> [SUPPLIED RECORDS]

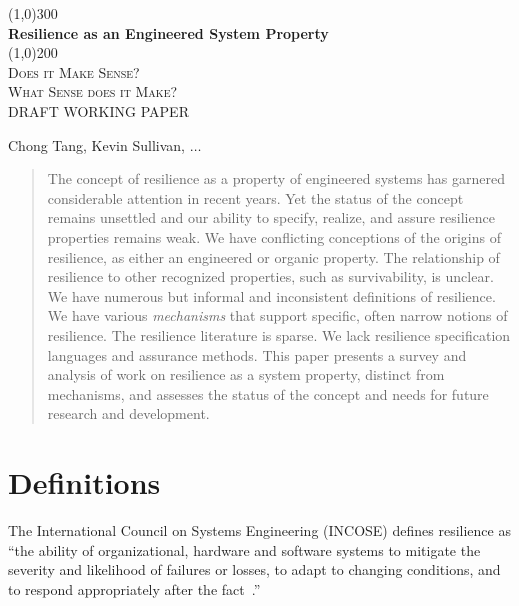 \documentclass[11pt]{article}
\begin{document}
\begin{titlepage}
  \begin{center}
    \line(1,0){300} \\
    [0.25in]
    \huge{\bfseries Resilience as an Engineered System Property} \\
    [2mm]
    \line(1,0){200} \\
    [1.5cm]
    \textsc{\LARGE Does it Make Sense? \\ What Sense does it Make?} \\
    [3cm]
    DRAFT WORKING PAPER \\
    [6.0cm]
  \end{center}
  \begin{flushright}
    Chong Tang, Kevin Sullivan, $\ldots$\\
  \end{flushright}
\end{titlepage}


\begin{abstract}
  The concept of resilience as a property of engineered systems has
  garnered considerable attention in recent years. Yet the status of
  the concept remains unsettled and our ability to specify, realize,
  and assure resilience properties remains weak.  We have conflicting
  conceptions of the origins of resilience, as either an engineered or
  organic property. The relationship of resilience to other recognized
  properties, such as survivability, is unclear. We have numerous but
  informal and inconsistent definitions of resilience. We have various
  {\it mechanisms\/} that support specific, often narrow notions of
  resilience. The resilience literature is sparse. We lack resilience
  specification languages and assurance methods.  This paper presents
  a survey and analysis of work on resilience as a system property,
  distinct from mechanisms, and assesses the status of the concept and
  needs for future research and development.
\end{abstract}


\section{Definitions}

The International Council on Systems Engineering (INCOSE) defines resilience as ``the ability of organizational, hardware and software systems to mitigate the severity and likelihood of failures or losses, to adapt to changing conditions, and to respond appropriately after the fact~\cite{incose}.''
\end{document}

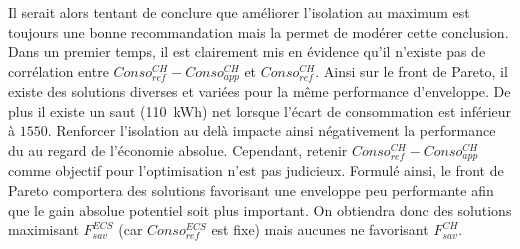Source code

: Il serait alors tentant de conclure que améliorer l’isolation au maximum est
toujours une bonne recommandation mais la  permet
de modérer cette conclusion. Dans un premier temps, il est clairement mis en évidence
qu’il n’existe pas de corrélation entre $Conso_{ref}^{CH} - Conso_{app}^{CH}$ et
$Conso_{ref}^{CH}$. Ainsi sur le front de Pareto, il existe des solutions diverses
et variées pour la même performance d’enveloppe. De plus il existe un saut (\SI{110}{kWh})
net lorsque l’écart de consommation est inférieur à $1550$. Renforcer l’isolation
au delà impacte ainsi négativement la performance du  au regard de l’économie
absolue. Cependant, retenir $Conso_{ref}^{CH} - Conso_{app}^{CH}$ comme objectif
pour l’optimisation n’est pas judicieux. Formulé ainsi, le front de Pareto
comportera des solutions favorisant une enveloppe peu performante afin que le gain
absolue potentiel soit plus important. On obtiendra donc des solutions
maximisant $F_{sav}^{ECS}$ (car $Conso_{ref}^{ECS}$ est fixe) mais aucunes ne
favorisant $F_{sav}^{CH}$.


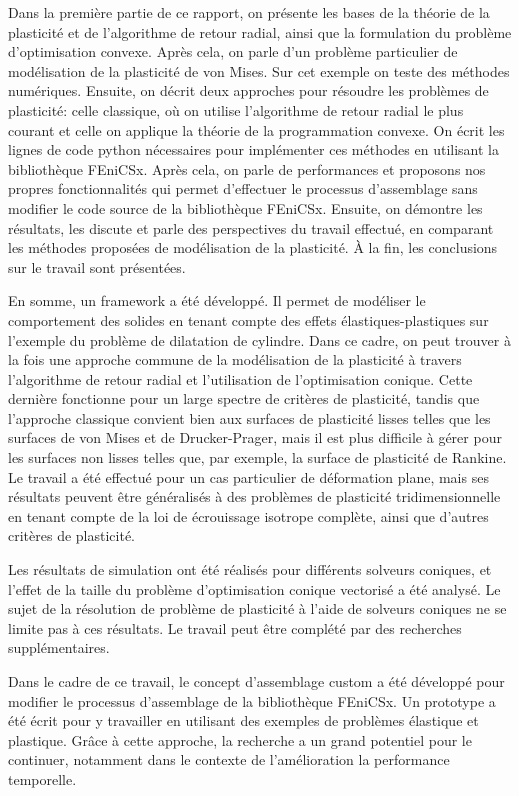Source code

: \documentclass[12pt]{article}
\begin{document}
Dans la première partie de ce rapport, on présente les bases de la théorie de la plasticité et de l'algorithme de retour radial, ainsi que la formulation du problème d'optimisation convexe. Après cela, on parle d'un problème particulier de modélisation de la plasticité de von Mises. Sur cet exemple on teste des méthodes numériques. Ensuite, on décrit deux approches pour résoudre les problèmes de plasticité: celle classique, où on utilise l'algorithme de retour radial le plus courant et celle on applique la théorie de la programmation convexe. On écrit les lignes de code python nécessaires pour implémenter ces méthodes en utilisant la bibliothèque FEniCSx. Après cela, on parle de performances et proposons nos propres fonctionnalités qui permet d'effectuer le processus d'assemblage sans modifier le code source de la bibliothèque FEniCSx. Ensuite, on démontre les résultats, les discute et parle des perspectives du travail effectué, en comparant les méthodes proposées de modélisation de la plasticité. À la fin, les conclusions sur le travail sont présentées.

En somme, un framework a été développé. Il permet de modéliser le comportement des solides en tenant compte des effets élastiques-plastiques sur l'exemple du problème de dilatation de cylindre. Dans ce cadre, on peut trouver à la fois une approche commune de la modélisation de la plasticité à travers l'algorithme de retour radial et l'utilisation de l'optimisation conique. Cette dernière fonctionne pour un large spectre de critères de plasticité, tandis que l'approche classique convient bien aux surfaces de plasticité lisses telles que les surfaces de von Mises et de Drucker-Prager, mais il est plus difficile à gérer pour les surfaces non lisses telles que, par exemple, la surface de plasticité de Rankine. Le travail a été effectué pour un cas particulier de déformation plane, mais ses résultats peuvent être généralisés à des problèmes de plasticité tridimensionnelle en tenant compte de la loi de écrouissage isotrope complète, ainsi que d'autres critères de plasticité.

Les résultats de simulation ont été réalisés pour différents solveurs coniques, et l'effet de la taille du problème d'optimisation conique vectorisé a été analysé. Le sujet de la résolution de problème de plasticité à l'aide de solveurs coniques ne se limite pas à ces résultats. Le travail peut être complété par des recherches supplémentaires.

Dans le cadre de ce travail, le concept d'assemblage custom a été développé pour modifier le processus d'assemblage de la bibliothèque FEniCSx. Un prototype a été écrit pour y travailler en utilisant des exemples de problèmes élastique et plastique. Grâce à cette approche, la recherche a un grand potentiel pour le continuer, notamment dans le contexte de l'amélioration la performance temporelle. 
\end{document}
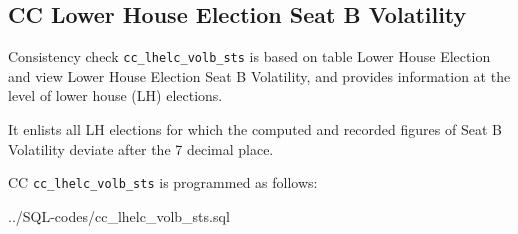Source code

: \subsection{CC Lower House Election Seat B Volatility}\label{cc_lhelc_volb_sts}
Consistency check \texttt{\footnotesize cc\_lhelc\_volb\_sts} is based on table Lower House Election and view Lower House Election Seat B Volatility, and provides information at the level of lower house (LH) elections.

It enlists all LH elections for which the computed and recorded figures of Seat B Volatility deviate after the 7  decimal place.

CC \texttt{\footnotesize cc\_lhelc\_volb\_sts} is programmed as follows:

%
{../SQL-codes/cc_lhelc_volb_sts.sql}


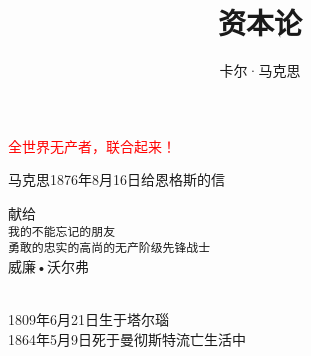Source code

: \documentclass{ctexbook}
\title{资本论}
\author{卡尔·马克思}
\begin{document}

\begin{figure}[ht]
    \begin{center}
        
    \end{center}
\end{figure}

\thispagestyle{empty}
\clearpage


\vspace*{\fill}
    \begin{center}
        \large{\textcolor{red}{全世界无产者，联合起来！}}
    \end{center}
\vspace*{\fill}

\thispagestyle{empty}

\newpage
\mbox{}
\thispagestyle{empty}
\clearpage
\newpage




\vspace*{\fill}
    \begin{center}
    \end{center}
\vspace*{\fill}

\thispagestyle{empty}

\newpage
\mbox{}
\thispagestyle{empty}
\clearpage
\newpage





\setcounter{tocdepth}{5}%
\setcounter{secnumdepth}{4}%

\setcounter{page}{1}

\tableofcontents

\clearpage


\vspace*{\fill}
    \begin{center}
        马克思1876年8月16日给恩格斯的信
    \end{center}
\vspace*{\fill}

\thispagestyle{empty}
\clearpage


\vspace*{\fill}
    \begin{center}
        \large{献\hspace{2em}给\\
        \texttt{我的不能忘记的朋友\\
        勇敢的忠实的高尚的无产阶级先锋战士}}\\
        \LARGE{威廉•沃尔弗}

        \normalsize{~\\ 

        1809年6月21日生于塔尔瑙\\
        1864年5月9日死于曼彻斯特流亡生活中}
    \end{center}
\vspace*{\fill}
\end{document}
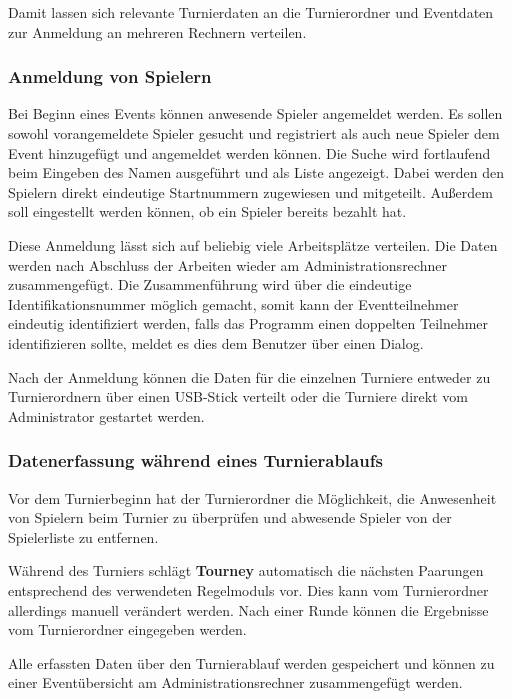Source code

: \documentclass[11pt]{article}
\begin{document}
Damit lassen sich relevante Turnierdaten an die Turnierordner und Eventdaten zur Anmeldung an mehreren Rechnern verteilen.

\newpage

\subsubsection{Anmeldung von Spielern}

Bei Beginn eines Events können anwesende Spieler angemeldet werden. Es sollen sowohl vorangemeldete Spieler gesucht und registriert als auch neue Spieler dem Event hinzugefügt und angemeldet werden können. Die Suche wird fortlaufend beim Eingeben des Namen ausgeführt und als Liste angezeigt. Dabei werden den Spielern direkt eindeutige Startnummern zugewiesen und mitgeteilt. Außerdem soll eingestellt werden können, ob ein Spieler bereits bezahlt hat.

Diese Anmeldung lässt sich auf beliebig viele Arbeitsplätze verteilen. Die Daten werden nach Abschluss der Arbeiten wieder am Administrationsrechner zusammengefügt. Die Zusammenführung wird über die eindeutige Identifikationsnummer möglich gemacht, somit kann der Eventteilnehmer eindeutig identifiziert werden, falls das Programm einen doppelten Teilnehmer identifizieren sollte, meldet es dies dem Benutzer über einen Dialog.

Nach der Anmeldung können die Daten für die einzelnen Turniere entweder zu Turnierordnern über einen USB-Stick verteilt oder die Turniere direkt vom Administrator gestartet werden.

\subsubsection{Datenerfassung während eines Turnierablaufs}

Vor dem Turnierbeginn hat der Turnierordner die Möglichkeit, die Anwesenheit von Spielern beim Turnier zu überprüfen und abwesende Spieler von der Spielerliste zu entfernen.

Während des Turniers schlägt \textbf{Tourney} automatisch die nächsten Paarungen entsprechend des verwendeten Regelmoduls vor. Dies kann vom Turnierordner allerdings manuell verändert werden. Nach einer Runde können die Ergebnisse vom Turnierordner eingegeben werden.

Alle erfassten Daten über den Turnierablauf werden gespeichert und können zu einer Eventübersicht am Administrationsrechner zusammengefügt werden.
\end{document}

> [TASK PROMPT]
If a line in the data above contains "können", return that line.

> [ANSWER TO THIS TASK]
Bei Beginn eines Events können anwesende Spieler angemeldet werden. Es sollen sowohl vorangemeldete Spieler gesucht und registriert als auch neue Spieler dem Event hinzugefügt und angemeldet werden können. Die Suche wird fortlaufend beim Eingeben des Namen ausgeführt und als Liste angezeigt. Dabei werden den Spielern direkt eindeutige Startnummern zugewiesen und mitgeteilt. Außerdem soll eingestellt werden können, ob ein Spieler bereits bezahlt hat.
Nach der Anmeldung können die Daten für die einzelnen Turniere entweder zu Turnierordnern über einen USB-Stick verteilt oder die Turniere direkt vom Administrator gestartet werden.
Während des Turniers schlägt \textbf{Tourney} automatisch die nächsten Paarungen entsprechend des verwendeten Regelmoduls vor. Dies kann vom Turnierordner allerdings manuell verändert werden. Nach einer Runde können die Ergebnisse vom Turnierordner eingegeben werden.
Alle erfassten Daten über den Turnierablauf werden gespeichert und können zu einer Eventübersicht am Administrationsrechner zusammengefügt werden.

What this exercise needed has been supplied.